## Selected text:

--

Assistant Examiner: Lagman; Frederick L.
Attorney, Agent or Firm: Helfgott & Karas, P.C.
Claims
I claim:
1. A retaining wall block (10, 30, 50) comprising geogrid receiving
means to receive and retain a geogrid reinforcing material (91),
the receiving means comprising a plurality of projections
(13,33,57) provided on a first face of the block and one of an
aperture and a recess (14,34) provided on an opposite face of the
block, wherein dimensions of each projection and a spacing between
adjacent projections correspond to respective apertures (97) in the
geogrid material (91) such that in use, the geogrid material (91)
is located over the projections with each projection (13,33,57)
mating with a corresponding aperture (97) of the geogrid material;
the projections being provided in the form of a discrete element
(41) having an element body and one or more of said projections
(13,33,57) extending therefrom, the element body being mountable in
a corresponding recess provided in the first face of the block,
wherein the geogrid receiving means further comprises a transverse
groove (53) formed in an upper surface of the block, and
wherein said transverse groove (53) slopes rearwardly.
2. A method of securing a geogrid material (91) to a retaining wall
made of retaining wall blocks (10,30,50) each comprising geogrid
receiving means to receive and retain said geogrid reinforcing
material (91), said receiving means comprising a plurality of
projections (13,33,57) provided on a first face of the block and
one of an aperture and a recess (14,34) provided on an opposite
face of the block, wherein dimensions of each projection and a
spacing between adjacent projections correspond to respective
apertures (97) in the geogrid material (91) such that in use, the
geogrid material (91) is located over the projections with each
projection (13,33,57) mating with a corresponding aperture (97) of
the geogrid material, and the projections are provided in the form
of a discrete element (41) having an element body and one or more
of said projections (13,33,57) extending therefrom, the element
body being mountable in a corresponding recess provided in the
first face of the block, the method comprising the steps of
constructing a course of said blocks (10,30,50) applying along an
edge of the geogrid material (91) a differential thickness
increasing clip (90) having an elongate member with a plurality of
fingers, positioning said elongate member (92) of the clip over the
edge (95) of the geogrid material (91), and bending two or more
fingers (94) of the clip around the edge of the geogrid material
(91) engaging said geogrid material (97) over the geogrid receiving
means; and locating a further course of said blocks upon the
receiving means of said course of blocks.

--

(Pose landmark coordinates)
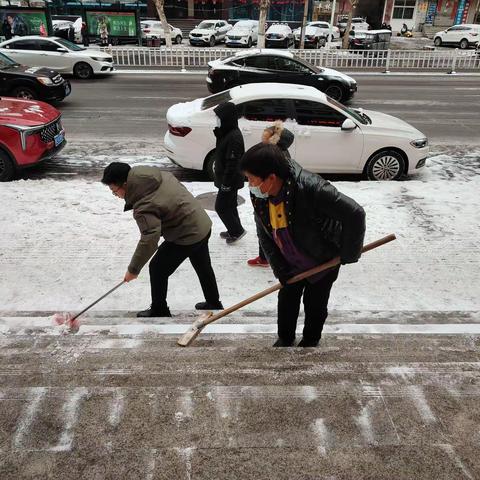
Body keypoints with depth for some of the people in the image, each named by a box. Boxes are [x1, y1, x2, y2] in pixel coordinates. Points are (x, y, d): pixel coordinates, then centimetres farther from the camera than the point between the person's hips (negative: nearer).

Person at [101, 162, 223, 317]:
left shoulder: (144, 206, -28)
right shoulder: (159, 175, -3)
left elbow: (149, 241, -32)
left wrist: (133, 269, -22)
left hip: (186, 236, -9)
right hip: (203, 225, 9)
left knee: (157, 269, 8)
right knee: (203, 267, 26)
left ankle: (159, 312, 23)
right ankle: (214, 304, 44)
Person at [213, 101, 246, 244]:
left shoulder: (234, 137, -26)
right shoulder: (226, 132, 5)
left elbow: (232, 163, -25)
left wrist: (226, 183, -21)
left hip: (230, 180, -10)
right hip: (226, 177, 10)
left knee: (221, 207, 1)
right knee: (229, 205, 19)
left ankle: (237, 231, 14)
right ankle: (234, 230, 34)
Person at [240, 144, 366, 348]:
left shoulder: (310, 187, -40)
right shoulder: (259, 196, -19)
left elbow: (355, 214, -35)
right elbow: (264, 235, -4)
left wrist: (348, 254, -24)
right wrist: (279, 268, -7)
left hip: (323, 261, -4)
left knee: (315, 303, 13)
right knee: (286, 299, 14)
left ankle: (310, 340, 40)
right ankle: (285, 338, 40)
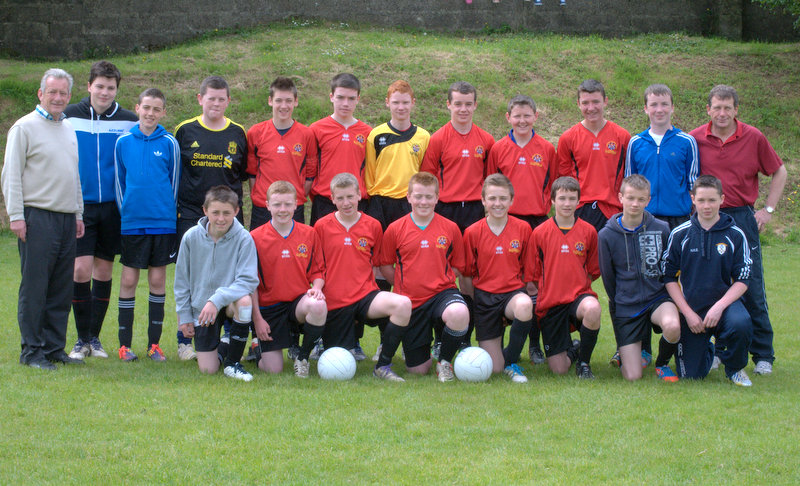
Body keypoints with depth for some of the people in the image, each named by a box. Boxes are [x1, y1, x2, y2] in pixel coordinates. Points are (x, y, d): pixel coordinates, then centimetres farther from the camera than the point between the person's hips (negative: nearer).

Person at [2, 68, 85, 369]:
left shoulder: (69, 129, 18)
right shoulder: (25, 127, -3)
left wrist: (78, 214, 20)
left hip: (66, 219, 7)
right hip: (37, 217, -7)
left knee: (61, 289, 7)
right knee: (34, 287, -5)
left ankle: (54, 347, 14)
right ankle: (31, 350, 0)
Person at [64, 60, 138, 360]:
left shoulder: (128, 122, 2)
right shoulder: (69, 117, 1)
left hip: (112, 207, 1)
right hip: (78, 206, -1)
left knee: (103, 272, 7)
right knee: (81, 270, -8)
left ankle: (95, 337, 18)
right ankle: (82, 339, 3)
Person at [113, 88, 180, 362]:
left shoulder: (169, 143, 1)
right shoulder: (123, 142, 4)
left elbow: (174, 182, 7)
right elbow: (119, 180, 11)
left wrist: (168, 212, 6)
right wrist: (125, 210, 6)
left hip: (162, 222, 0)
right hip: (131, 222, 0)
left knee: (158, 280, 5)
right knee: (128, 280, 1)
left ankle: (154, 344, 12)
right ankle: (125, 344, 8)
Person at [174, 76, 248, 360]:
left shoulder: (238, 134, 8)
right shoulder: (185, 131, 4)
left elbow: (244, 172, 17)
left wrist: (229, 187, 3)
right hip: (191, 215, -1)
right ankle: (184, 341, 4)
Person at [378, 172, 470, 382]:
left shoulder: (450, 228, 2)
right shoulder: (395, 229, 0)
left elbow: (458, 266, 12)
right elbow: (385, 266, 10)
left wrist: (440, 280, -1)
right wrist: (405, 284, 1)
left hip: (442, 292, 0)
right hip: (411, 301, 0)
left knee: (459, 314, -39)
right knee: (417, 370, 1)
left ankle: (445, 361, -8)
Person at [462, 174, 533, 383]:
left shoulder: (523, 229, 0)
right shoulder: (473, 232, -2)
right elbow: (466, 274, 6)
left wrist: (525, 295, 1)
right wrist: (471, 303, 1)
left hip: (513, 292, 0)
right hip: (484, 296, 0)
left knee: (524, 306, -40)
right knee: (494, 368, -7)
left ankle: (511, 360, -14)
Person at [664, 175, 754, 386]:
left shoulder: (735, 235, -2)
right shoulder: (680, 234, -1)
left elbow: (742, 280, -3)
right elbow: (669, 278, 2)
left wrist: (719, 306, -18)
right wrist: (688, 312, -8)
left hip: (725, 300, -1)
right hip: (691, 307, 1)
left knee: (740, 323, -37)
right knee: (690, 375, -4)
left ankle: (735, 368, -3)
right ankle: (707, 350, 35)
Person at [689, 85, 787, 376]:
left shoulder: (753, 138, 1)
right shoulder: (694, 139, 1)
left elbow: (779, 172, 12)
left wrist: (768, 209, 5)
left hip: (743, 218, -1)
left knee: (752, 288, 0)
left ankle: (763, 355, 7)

--

## Exercise A:
Lay out the records from the line containing "right knee: (128, 280, 1)" through the line containing "right ankle: (184, 341, 4)" as a Markdown table with the columns Row and Line, numbering each row and omitting any blank lines.
## Exercise B:
Pick up the patent claims on retaining wall blocks and geogrid material where they end, and continue them.

## Written response A:
| Row | Line |
|---|---|
| 1 | right knee: (128, 280, 1) |
| 2 | left ankle: (154, 344, 12) |
| 3 | right ankle: (125, 344, 8) |
| 4 | Person at [174, 76, 248, 360]: |
| 5 | left shoulder: (238, 134, 8) |
| 6 | right shoulder: (185, 131, 4) |
| 7 | left elbow: (244, 172, 17) |
| 8 | left wrist: (229, 187, 3) |
| 9 | right hip: (191, 215, -1) |
| 10 | right ankle: (184, 341, 4) |

## Written response B:
3. A retaining wall comprising retaining wall blocks (60,70,80) and
a geogrid material received in slots in a rear face of the wall and
retained by the wall; wherein each slot comprises a groove
(62,72,82) terminating within a body of the wall in a cavity
(63,73,83) of a greater lateral dimension than the groove; and a
differential thickness increasing clip (90) comprising an elongate
element (92) having a plurality of fingers (93,94) extending
planarly from one edge thereof and being applied to an edge (95) of
the geogrid material (91) such that the elongate element (92) is
aligned with an edge (95) of the geogrid material and two or more
of the fingers (94) of the clip are bent around an adjacent rib or
finger of the geogrid material.
4. A retaining wall comprising retaining wall blocks (60,70,80) and
a geogrid material (91) received in slots provided at the wall and
retained by the wall; wherein each slot comprises a groove
(62,72,82) terminating within a body of the wall in a cavity
(63,73,83) of a greater lateral dimension than the groove; and a
differential thickness increasing clip (90) comprising an elongate
element (92) having a plurality of fingers (93,94) extending
planarly from one edge thereof and being applied to an edge (95) of
the geogrid material (91) such that the elongate element (92) is
aligned with the edge (95) of the geogrid material and two or more
of the fingers (94) of the clip are bent around an adjacent rib or
finger of the geogrid material; and
wherein each slot (81,82,84) is formed between a top face of one
block and a bottom face of an adjacent block.
Description
The present invention relates to retaining wall blocks for use with
geogrid reinforcement materials.
Geogrid reinforcing materials take many forms but are typically
textile netting or extruded or extended sheets of non-biodegradable
material such as terylene or plastics material.
Geogrid reinforcement materials are used in civil engineering
construction work such as landfill or landscaping to anchor large
volumes of earth. Geogrid reinforcing materials are typically laid
horizontally as the earth is being filled in layers and are spaced
vertically at distances ranging from about a quarter of a metre at
the bottom of an infill to about one and a half metres at the top.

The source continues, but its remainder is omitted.